Work request >> Copy out the lines of the records between the line containing "YENİ PASTALAR" and the line containing "Cena nie zawiera", inclusive, without altering them. Leave out the pictures.

::::

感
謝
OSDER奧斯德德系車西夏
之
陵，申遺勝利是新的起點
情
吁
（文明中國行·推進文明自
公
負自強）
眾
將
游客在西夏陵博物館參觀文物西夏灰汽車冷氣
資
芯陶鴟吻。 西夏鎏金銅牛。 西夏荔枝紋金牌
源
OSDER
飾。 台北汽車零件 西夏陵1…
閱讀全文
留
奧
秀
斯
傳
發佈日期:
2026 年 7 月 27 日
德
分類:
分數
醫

::::

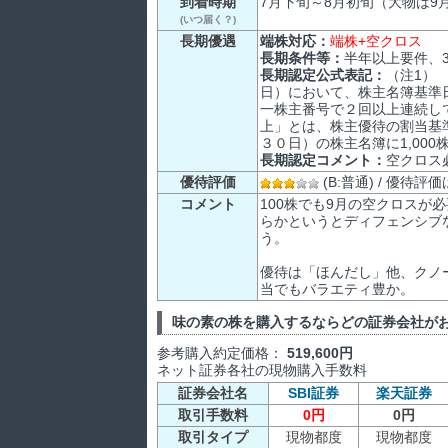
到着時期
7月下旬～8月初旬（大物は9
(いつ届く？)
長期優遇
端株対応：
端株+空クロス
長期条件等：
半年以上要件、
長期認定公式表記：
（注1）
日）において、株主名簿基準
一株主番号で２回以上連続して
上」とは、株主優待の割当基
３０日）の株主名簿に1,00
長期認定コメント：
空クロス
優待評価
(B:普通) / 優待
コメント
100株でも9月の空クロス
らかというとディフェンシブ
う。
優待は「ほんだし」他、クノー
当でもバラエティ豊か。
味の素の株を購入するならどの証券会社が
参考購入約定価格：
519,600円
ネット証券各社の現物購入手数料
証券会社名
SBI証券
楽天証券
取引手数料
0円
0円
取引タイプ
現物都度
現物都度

::::

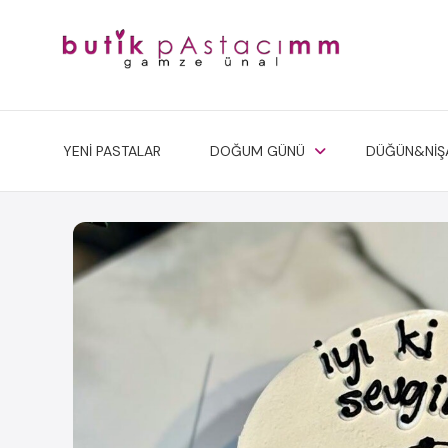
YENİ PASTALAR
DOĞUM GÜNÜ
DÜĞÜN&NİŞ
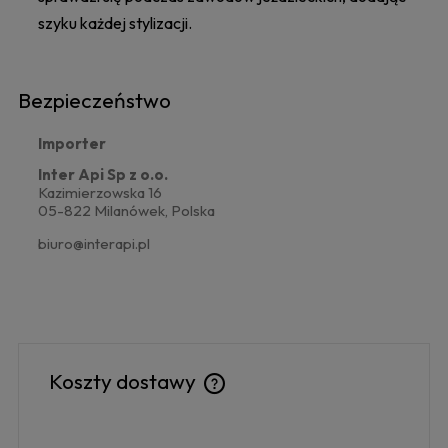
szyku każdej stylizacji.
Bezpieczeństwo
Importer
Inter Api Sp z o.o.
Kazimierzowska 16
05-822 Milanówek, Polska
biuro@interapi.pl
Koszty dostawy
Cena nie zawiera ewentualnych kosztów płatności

::::

Result >>
YENİ PASTALAR
DOĞUM GÜNÜ
DÜĞÜN&NİŞ
szyku każdej stylizacji.
Bezpieczeństwo
Importer
Inter Api Sp z o.o.
Kazimierzowska 16
05-822 Milanówek, Polska
biuro@interapi.pl
Koszty dostawy
Cena nie zawiera ewentualnych kosztów płatności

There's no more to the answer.